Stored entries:
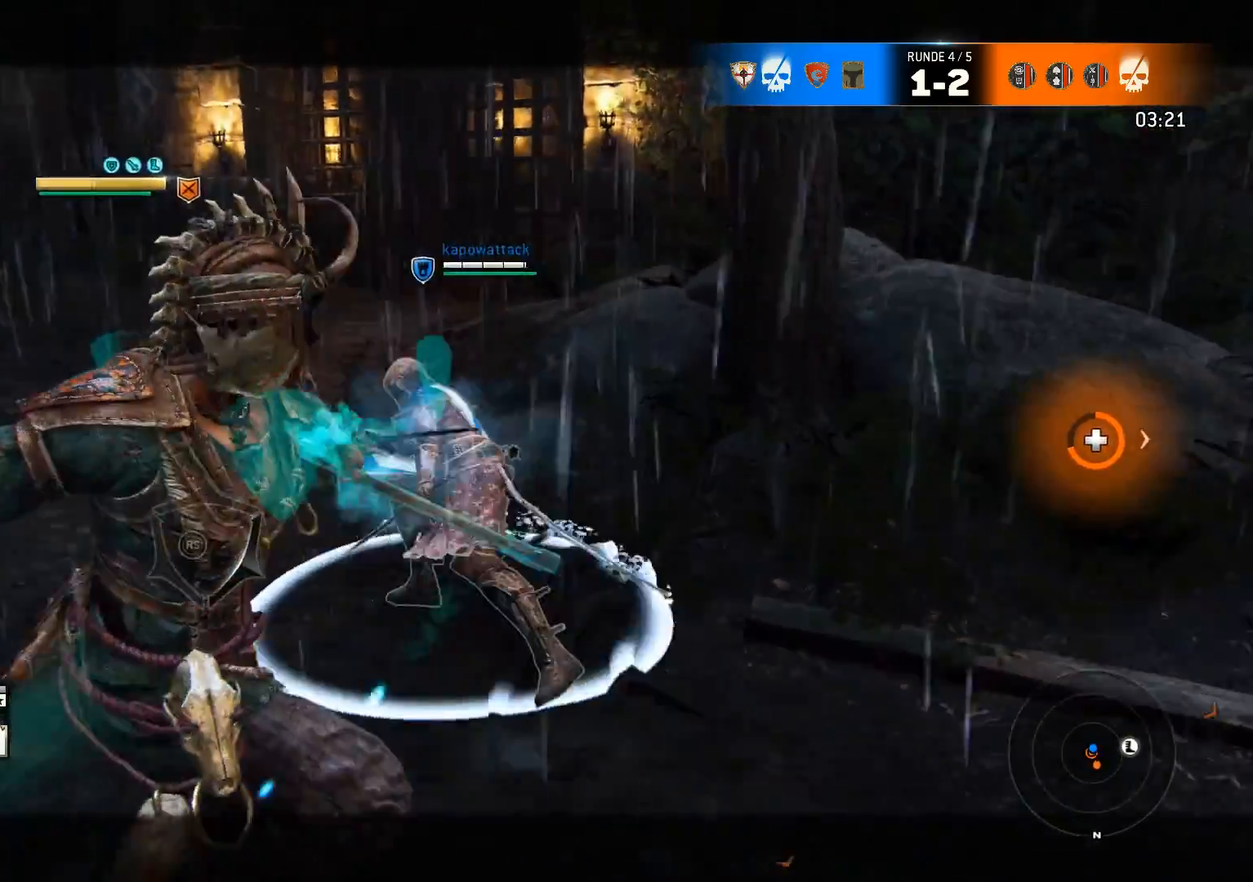
{"buttons": ["L2"], "left_stick": "up-right", "right_stick": "left", "events": [[133, "R1", "down"], [267, "R1", "up"], [300, "R1", "down"], [417, "R1", "up"]]}
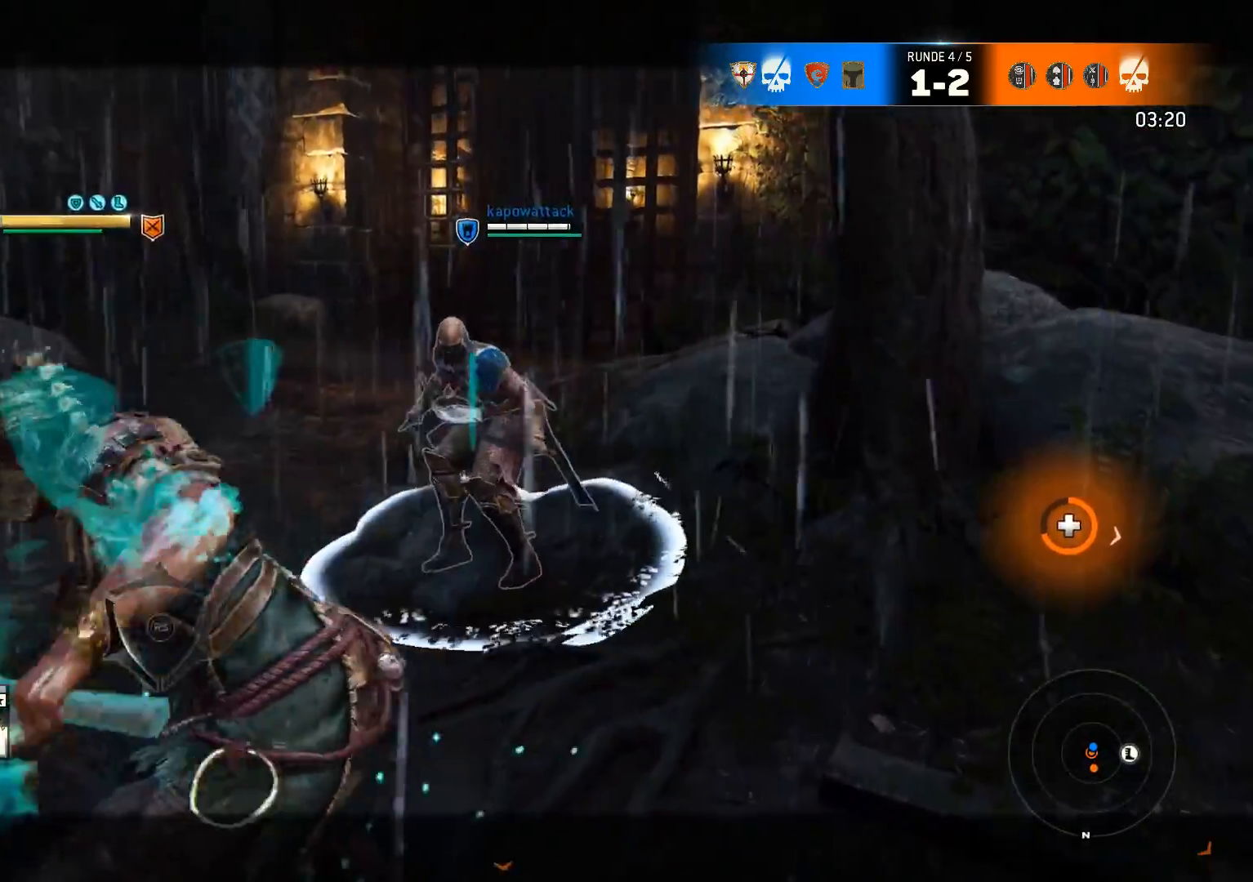
{"buttons": ["L2", "R2"], "left_stick": "up-left", "right_stick": "right", "events": [[17, "right_stick", "center"], [100, "right_stick", "right"], [167, "left_stick", "up"], [417, "R2", "down"], [417, "left_stick", "up-left"]]}
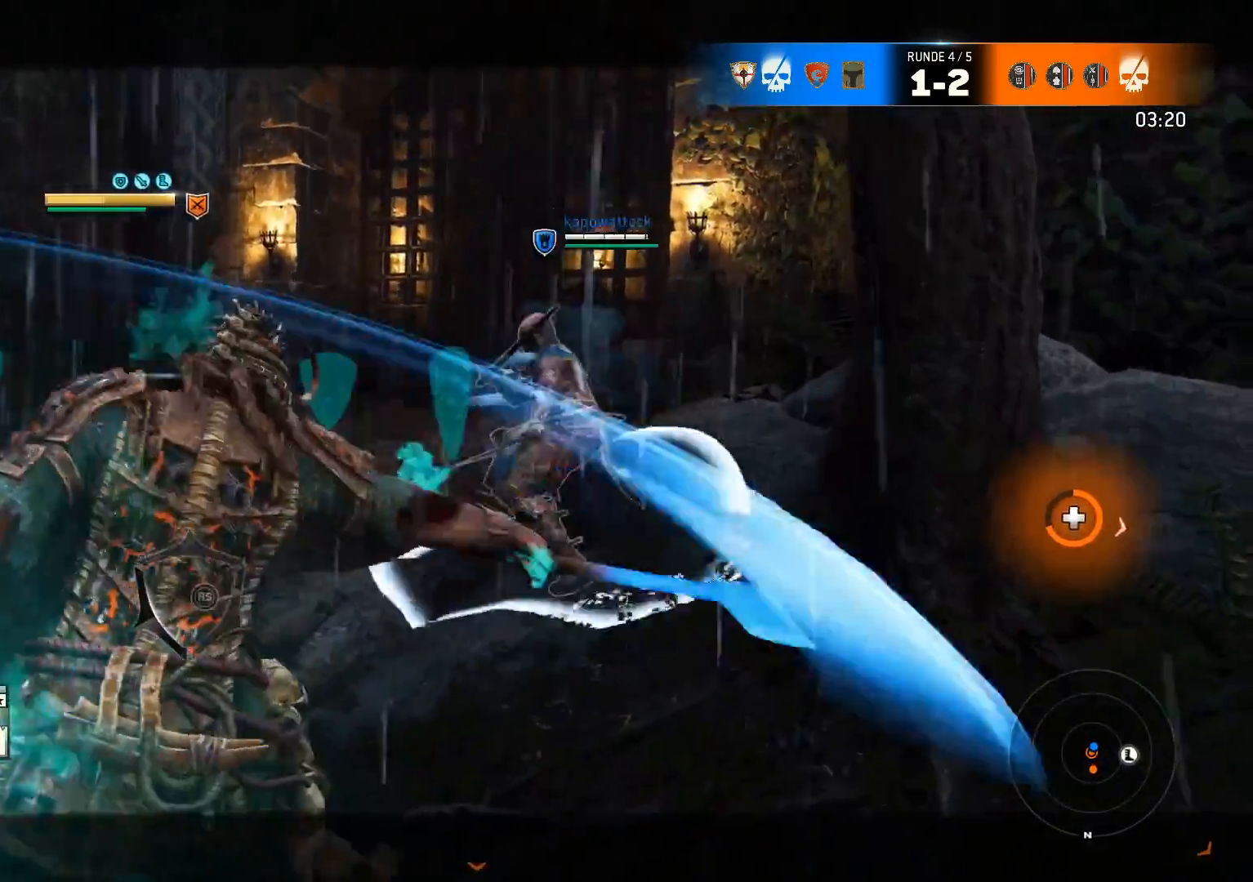
{"buttons": ["L2"], "left_stick": "up", "right_stick": "right", "events": [[50, "R2", "up"], [117, "R2", "down"], [217, "R2", "up"], [367, "left_stick", "up"]]}
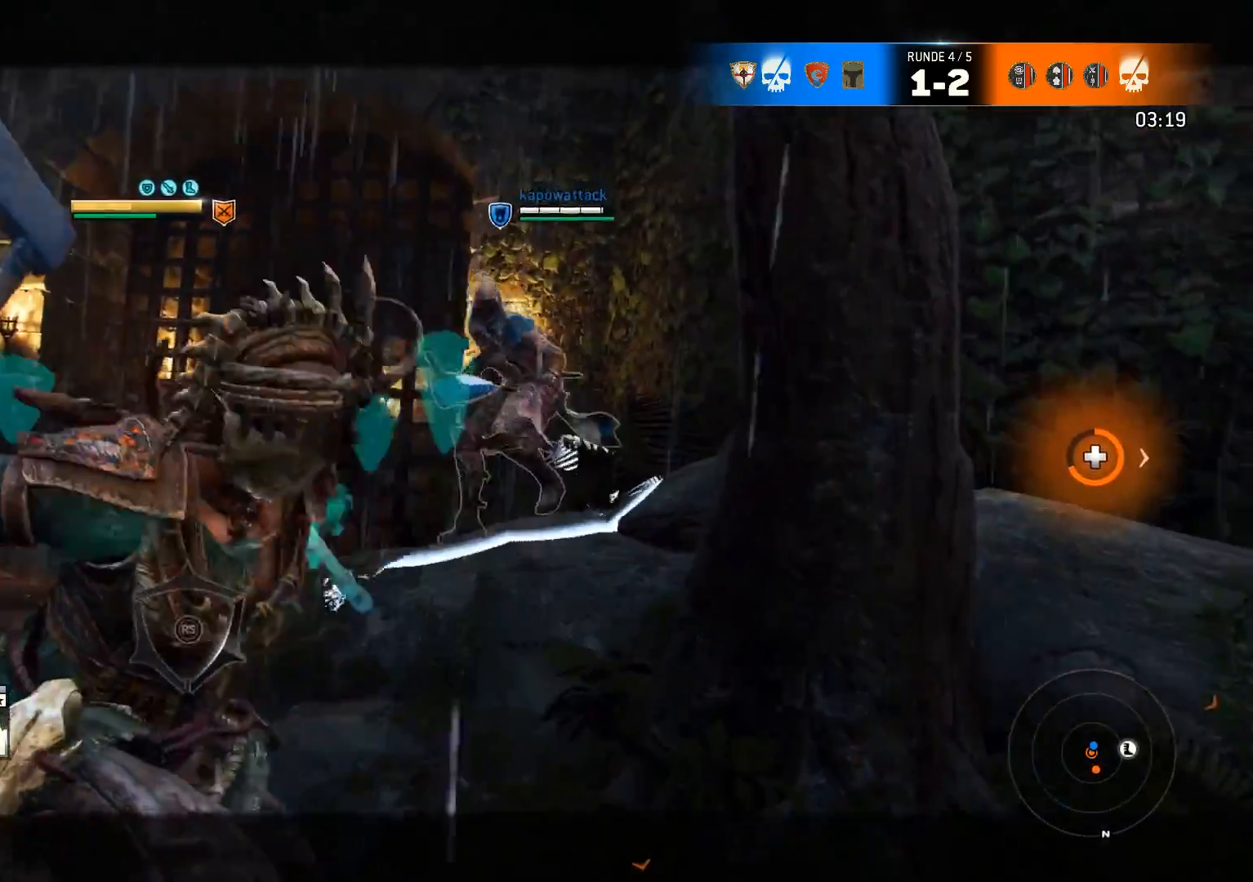
{"buttons": ["L2"], "left_stick": "up-left", "right_stick": "center", "events": [[17, "right_stick", "down-right"], [250, "left_stick", "center"], [283, "right_stick", "center"], [483, "left_stick", "up-left"]]}
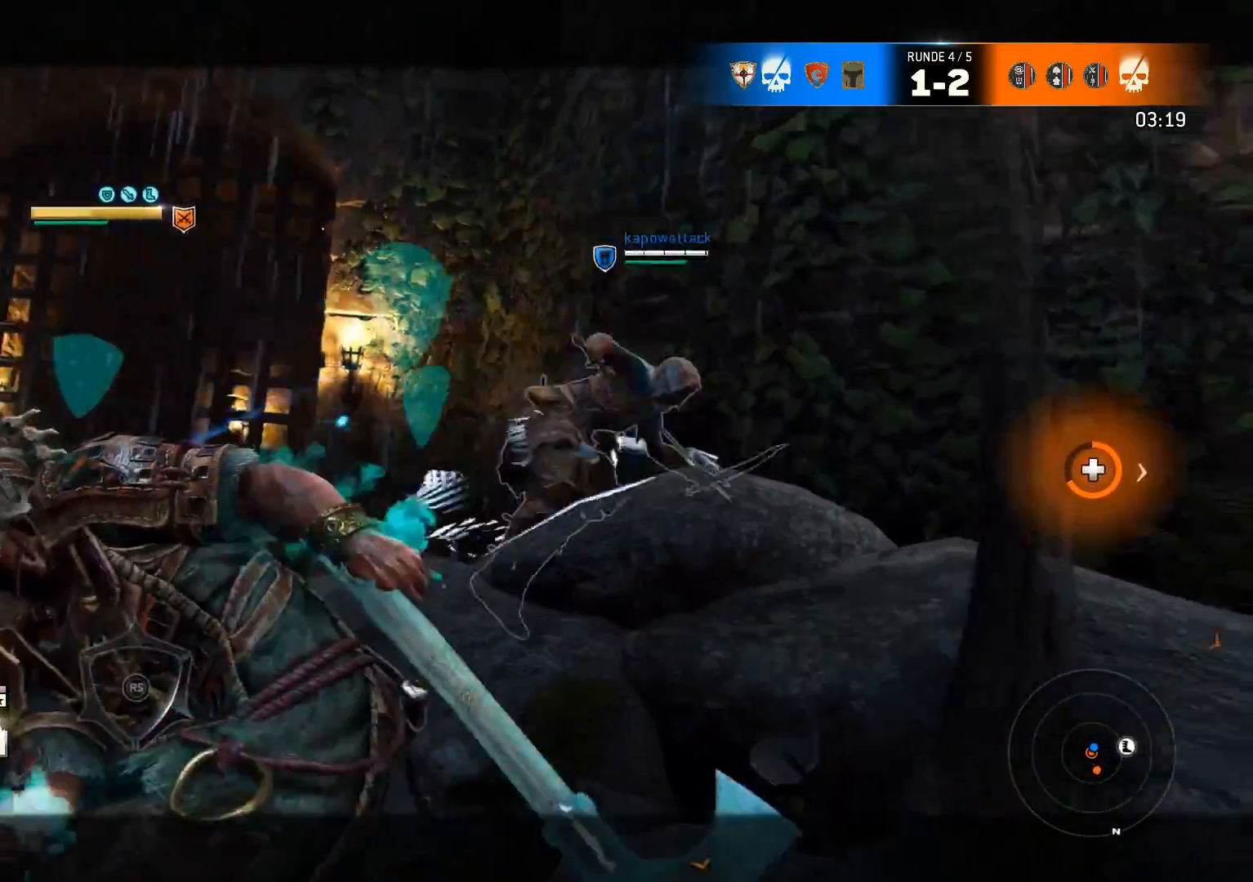
{"buttons": [], "left_stick": "down-right", "right_stick": "down-right", "events": [[83, "left_stick", "up"], [150, "right_stick", "down-right"], [300, "left_stick", "down-right"], [350, "L2", "up"], [367, "left_stick", "down"], [467, "left_stick", "down-right"]]}
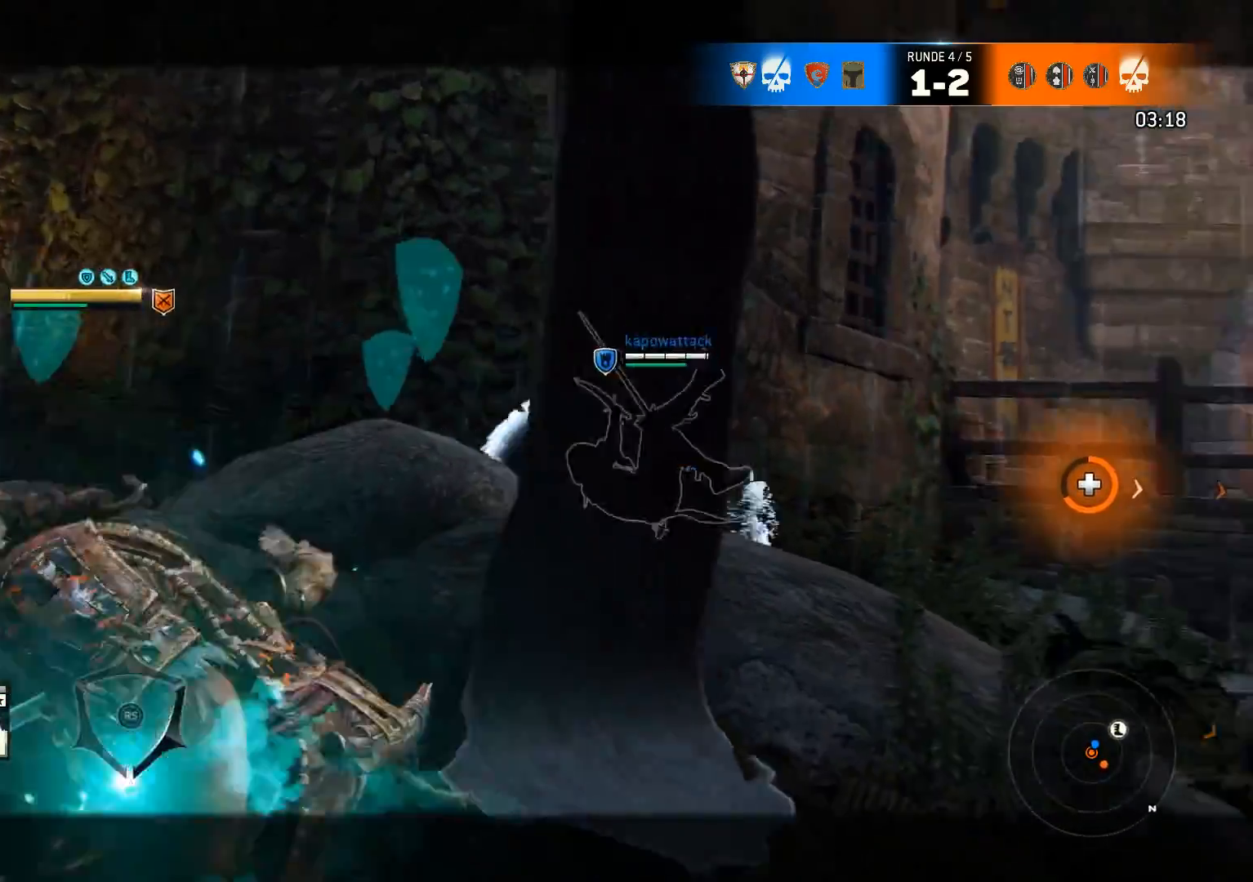
{"buttons": ["L3"], "left_stick": "up-right", "right_stick": "center", "events": [[17, "L3", "down"], [50, "right_stick", "center"], [233, "right_stick", "down-right"], [267, "left_stick", "right"], [500, "left_stick", "up-right"], [500, "right_stick", "center"]]}
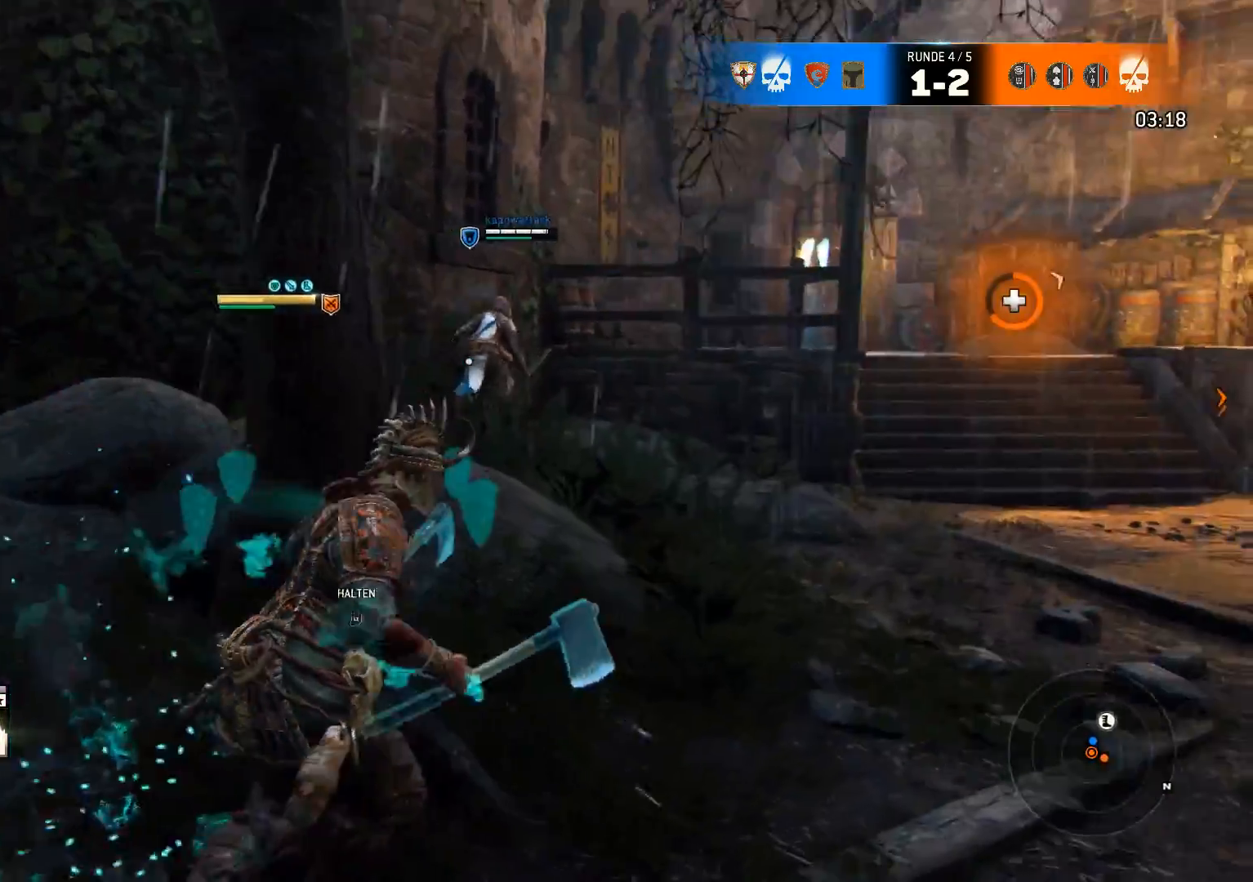
{"buttons": ["L3"], "left_stick": "up-right", "right_stick": "down-right", "events": [[333, "right_stick", "right"], [450, "right_stick", "down-right"]]}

| Assignment |
All of the data above should be printed again exactly, though none of the pictures belong in the copy.

| Output of the task |
{"buttons": ["L2"], "left_stick": "up-right", "right_stick": "left", "events": [[133, "R1", "down"], [267, "R1", "up"], [300, "R1", "down"], [417, "R1", "up"]]}
{"buttons": ["L2", "R2"], "left_stick": "up-left", "right_stick": "right", "events": [[17, "right_stick", "center"], [100, "right_stick", "right"], [167, "left_stick", "up"], [417, "R2", "down"], [417, "left_stick", "up-left"]]}
{"buttons": ["L2"], "left_stick": "up", "right_stick": "right", "events": [[50, "R2", "up"], [117, "R2", "down"], [217, "R2", "up"], [367, "left_stick", "up"]]}
{"buttons": ["L2"], "left_stick": "up-left", "right_stick": "center", "events": [[17, "right_stick", "down-right"], [250, "left_stick", "center"], [283, "right_stick", "center"], [483, "left_stick", "up-left"]]}
{"buttons": [], "left_stick": "down-right", "right_stick": "down-right", "events": [[83, "left_stick", "up"], [150, "right_stick", "down-right"], [300, "left_stick", "down-right"], [350, "L2", "up"], [367, "left_stick", "down"], [467, "left_stick", "down-right"]]}
{"buttons": ["L3"], "left_stick": "up-right", "right_stick": "center", "events": [[17, "L3", "down"], [50, "right_stick", "center"], [233, "right_stick", "down-right"], [267, "left_stick", "right"], [500, "left_stick", "up-right"], [500, "right_stick", "center"]]}
{"buttons": ["L3"], "left_stick": "up-right", "right_stick": "down-right", "events": [[333, "right_stick", "right"], [450, "right_stick", "down-right"]]}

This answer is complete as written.